* Begin Provided text *

New Universal System On Module in SO-DIMM 204 pin form factor


SOM204-EVB

We have now several SOMs for A13, A20, AM3352, RK3188.

Each of them with different layout and pinouts as our initial intention was to expose all possible features of every processor.

The experience we got from selling the SOMs for the past 5 years is that 99% of customers do not need all specific interfaces, but few common interfaces.
For instance very few customer need 12 UARTs and 6 I2C in their design, but almost all need Ethernet, HDMI, SATA etc.

Another important point is that soon or later the project they working on scale up and they need more memory or more processor power and with the current SOMs they have no option but redesign.

Every big customer need longevity assurance. They do not want to change their design every couple of years when the SOC manufacturer obsolete their processors, they do not want to re-design every 6 month when new processor with 4-6-8-10-12-24 cores appear to the market with preliminary buggy software support.

So with the years one another idea evolved – we should try to make one universal SOM layout with known interfaces on known pinout, so if customer need more memory he just switch to SOM with same pinout but more memory, if need more power he switch to SOM with same pinout but more powerful SOC.

We have experience with Allwinner, Rockchip and TI, so we considered these processors as potential new SOM SOCs:

A20, A64, RK3399, AM335X

After long discussions we decided that the universal SOM should have these signals:

  • USB-OTG
  • USB-HOST1
  • USB-HOST2
  • HSIC
  • USB3
  • PCIe
  • Ethernet1 Megabit/Gigabit
  • Ethernet2 Megabit/Gigabit
  • WiFi+BLE
  • SATA
  • SD-CARD
  • CAN
  • IR
  • CSI
  • HDMI
  • VGA
  • Audio In
  • Audio Out
  • SPDIF
  • UEXT1 -> SPI1, I2C1, UART1
  • UEXT2 -> SPI2, I2C2, UART2

     

The first SOM204 we made is obviously for A20.

Here are the schematics of A20-SOM204 and SOM204-EVB.

Here is our A20-SOM204 prototype:

A20-SOM204

Features are: 1GB RAM, 4/8/16/32/64GB eMMC Flash, Gigabit Ethernet interface, 2K EEPROM,
Optional features not assembled by default: SPI Flash with hardware WP, Second Megabit Ethernet.

With this SOM we tested A20 with two Ethernet interfaces: one Gigabit and one Megabit working together. The practice prove A20 can have two separate working Ethernets, but there is one issue both share same clock, so if the both Ethernet works together they can be only Megabit.

* End Provided text *
* Begin Raw data *

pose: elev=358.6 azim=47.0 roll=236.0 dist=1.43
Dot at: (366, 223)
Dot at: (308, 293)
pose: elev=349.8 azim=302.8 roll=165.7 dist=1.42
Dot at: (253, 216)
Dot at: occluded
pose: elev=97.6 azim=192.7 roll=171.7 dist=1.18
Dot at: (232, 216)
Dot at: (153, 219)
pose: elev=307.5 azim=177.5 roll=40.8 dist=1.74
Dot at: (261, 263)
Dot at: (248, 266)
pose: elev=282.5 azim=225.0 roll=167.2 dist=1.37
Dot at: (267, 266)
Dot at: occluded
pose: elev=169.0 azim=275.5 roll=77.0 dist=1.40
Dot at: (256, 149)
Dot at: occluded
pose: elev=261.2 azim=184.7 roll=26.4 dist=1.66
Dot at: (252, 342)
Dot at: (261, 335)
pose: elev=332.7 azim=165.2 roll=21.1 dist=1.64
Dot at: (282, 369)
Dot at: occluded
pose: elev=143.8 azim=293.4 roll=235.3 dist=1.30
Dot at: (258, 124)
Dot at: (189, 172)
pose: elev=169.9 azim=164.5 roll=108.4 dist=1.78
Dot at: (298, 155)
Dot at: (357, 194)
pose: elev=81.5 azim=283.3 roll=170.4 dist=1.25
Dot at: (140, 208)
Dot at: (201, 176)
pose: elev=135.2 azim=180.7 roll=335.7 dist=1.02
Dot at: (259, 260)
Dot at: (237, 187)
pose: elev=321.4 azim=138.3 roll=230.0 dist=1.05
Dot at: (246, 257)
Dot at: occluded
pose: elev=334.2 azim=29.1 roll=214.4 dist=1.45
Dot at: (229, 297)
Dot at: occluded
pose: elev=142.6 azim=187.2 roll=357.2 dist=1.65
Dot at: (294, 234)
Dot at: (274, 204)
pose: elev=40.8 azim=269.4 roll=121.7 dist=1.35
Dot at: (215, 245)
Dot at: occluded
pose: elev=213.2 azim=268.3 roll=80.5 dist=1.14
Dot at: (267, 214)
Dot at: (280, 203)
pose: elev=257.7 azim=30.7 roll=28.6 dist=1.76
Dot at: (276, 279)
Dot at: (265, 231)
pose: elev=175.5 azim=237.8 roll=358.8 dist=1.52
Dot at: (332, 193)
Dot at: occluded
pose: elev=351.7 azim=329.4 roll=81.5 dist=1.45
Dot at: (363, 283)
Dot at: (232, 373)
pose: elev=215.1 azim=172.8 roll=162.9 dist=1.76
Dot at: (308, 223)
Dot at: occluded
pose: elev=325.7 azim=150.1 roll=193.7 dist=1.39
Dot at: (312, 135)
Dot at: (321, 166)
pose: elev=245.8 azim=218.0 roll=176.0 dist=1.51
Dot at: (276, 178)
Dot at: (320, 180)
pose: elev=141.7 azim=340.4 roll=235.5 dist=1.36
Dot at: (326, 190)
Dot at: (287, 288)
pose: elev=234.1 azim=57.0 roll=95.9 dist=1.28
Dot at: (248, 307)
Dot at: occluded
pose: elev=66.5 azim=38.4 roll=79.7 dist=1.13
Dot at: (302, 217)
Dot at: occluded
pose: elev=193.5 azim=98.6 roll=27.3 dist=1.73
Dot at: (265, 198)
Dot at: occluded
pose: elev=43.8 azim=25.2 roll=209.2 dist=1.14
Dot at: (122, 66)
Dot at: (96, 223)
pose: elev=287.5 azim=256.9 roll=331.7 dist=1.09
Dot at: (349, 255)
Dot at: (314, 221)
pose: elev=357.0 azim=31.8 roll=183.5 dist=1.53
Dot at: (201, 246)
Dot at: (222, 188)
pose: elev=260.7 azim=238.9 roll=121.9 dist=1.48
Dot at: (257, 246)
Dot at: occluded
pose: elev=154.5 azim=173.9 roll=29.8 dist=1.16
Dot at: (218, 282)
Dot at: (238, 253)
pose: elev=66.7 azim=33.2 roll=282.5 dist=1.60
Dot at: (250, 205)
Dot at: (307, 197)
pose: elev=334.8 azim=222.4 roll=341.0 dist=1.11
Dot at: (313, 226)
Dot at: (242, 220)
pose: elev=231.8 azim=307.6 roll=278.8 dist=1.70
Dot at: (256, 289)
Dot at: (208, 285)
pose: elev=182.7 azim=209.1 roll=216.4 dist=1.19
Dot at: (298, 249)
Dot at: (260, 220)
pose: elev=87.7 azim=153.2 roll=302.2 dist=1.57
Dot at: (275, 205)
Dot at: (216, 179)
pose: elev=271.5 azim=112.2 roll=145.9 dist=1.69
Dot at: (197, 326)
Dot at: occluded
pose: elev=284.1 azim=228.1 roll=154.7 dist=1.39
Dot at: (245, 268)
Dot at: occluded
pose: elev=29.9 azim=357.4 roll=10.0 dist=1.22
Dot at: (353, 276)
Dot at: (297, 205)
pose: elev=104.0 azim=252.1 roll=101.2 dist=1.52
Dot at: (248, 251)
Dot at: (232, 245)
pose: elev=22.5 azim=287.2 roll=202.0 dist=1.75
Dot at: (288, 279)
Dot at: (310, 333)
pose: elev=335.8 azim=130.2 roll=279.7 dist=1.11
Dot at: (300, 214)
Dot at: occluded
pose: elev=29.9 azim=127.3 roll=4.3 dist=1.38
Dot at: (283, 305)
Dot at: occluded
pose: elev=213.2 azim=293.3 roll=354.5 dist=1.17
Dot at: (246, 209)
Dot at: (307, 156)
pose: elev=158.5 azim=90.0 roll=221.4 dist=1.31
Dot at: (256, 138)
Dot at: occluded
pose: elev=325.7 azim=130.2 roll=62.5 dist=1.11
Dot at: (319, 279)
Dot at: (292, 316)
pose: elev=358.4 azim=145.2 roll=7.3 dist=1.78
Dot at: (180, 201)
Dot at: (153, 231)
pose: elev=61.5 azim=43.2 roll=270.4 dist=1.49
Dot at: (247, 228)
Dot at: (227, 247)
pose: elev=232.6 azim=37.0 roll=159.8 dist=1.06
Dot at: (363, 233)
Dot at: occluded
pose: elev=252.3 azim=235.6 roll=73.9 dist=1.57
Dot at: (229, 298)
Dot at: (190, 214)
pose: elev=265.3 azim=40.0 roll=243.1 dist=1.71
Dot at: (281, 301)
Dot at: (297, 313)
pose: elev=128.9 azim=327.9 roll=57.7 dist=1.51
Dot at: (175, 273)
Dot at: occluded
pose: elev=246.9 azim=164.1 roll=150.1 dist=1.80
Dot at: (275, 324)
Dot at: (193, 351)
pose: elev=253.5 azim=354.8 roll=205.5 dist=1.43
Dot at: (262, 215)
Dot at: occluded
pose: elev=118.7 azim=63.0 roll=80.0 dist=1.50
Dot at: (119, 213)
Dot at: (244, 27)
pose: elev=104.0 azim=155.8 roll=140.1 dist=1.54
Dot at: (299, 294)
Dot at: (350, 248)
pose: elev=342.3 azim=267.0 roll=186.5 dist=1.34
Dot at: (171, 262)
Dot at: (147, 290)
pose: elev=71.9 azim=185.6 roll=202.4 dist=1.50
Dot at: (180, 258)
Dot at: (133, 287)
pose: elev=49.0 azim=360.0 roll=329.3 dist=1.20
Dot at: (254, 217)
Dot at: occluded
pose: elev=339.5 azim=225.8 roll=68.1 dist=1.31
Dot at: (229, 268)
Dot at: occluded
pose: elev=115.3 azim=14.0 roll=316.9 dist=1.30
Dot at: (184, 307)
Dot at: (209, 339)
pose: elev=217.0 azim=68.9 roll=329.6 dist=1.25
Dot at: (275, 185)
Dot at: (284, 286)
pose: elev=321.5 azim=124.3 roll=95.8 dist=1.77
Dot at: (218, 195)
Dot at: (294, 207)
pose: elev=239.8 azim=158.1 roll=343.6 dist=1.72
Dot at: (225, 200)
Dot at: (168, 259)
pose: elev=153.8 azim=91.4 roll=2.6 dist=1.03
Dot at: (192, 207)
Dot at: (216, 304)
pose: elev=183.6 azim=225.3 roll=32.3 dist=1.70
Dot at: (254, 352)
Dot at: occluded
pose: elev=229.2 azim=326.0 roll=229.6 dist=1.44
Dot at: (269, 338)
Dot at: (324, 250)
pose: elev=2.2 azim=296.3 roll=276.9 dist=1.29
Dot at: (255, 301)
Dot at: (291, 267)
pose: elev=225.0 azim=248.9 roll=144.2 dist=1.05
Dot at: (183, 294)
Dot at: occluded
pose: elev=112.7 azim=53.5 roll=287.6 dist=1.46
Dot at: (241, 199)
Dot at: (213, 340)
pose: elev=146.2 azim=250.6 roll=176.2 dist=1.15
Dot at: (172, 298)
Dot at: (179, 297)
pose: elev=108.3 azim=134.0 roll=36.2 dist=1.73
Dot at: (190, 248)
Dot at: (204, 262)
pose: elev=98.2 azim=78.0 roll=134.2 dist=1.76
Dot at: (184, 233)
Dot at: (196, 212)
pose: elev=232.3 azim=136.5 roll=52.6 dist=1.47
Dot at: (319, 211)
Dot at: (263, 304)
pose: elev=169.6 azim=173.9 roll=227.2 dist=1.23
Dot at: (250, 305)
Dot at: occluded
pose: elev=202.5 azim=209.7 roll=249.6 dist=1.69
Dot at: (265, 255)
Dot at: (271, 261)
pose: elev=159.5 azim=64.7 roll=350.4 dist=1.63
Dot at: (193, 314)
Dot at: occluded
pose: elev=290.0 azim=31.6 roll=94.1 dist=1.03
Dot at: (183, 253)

* End Raw data *

Problem requirements:
In the SO-DIMM system on module text, which processors are named as potential SOCs for the new universal SOM? Rely only on the text about the SO-DIMM system on module.

Solution to the problem:
A20, A64, RK3399, AM335X